That surprise turned to outrage after learning the governor never saw the letter and that years passed until investigations into problems at the Irma youth prison began.

“I guess the expression would be, ‘They swept it under the rug,’” Kreul said this week in a phone interview from his home in Texas, where he moved after retirement.

The revelation of the letter and memo about the sexual assault involving a Racine County youth added more fuel to the firestorm over Lincoln Hills, which was part of a discussion Thursday during a Racine Area Manufacturers and Commerce (RAMAC) legislative breakfast at Roma Lodge, 7130 Spring St.

State lawmakers representing Racine County sparred on Lincoln Hills while pointing to the county as a potential model for statewide juvenile corrections reform.

Vos: Withhold judgment

The state and FBI launched investigations late last year into Lincoln Hills School for Boys and Copper Lake School for Girls, with alleged crimes including child abuse, sexual assault and misconduct in public office.

Assembly Speaker Robin Vos, R-Rochester, said judgment should be withheld until the investigations are complete. Staff members work with kids who have committed serious offenses — not, as Vos put it, for “ding dong ditch.”

“It’s tragic if it’s true,” Vos said of the allegations. “But I also want to make sure that we have all of the information … I don’t want to wave a big wand and say all the people are bad.”

The warning from Kreul was forwarded to the Department of Corrections and never shown to Walker, the governor’s spokeswoman has said. State Rep. Peter Barca, D-Kenosha, said Thursday “someone in his office should be fired,” adding correspondence from officeholders like judges should carry more weight.

Vos called the criticism disingenuous and said the sexual assault was an “isolated incident.”

“I get a lot of emails and a lot of letters from people all over the state. My staff tries to review and does, hopefully, review single letter,” he said. “But to somehow say Governor Walker should have read a letter five years ago, blah blah blah, I think it’s a lot of political gamesmanship and I wish we wouldn’t do that.”

For his part, Kreul said it was an insult to find out the governor never read his letter.

“Here I am an elected judge writing to the governor and he doesn’t even have time to read the letter,” Kreul said.

Spokespeople for the governor’s office and Department of Corrections could not be reached for comment Thursday.

Racine as model?

State Rep. Cory Mason said the state should get to the bottom of who knew what and when.

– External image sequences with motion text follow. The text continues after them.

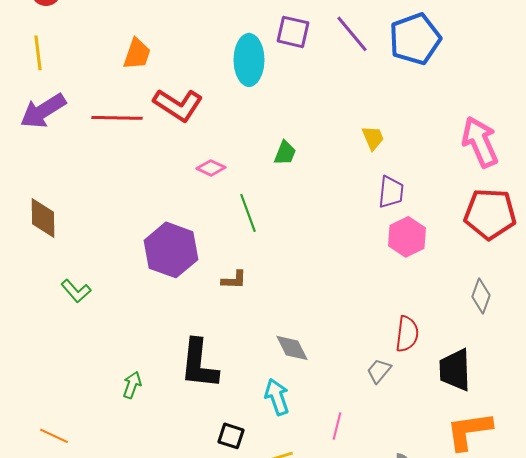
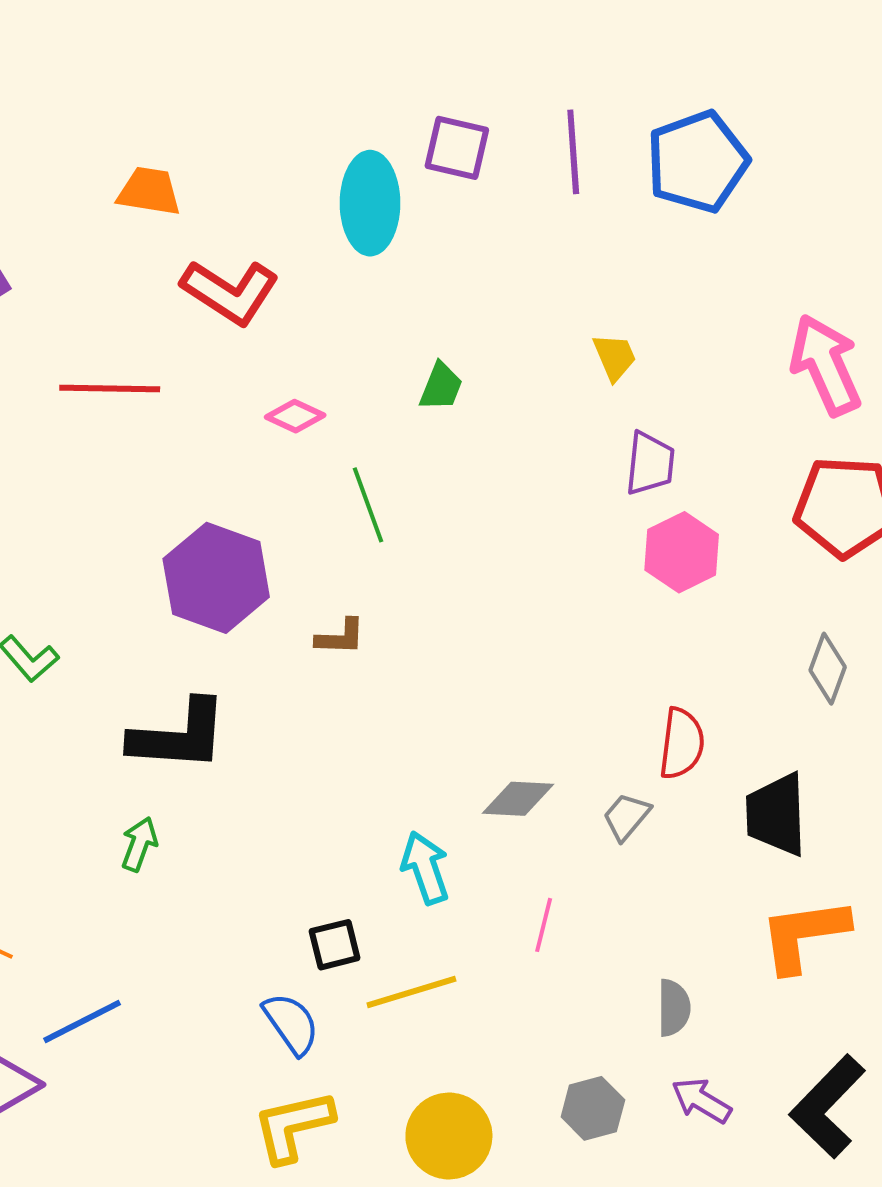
purple line: (352, 34) -> (573, 152), turned 36
orange trapezoid: (137, 54) -> (149, 191), turned -100
red line: (117, 118) -> (110, 389), moved
gray diamond: (292, 348) -> (518, 799), moved, turned -60
black L-shape: (199, 364) -> (179, 736), moved, turned -92
black square: (231, 436) -> (335, 945), turned -32

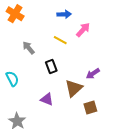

But the situation also calls for a broader look at the juvenile system, he said.

The state might look no further than Racine County as an example, said Mason, D-Racine.

The county, which pulled all of its youth from Lincoln Hills after the 2012 incident, operates a juvenile detention center and the Alternatives to Corrections through Education, or ACE program.

The county says its data shows those programs are more effective in helping kids avoid re-offending and is cheaper for taxpayers.

“Looking at what Racine County did as a statewide model might get us much better results, save us money and keep the kids closer to home,” Mason said.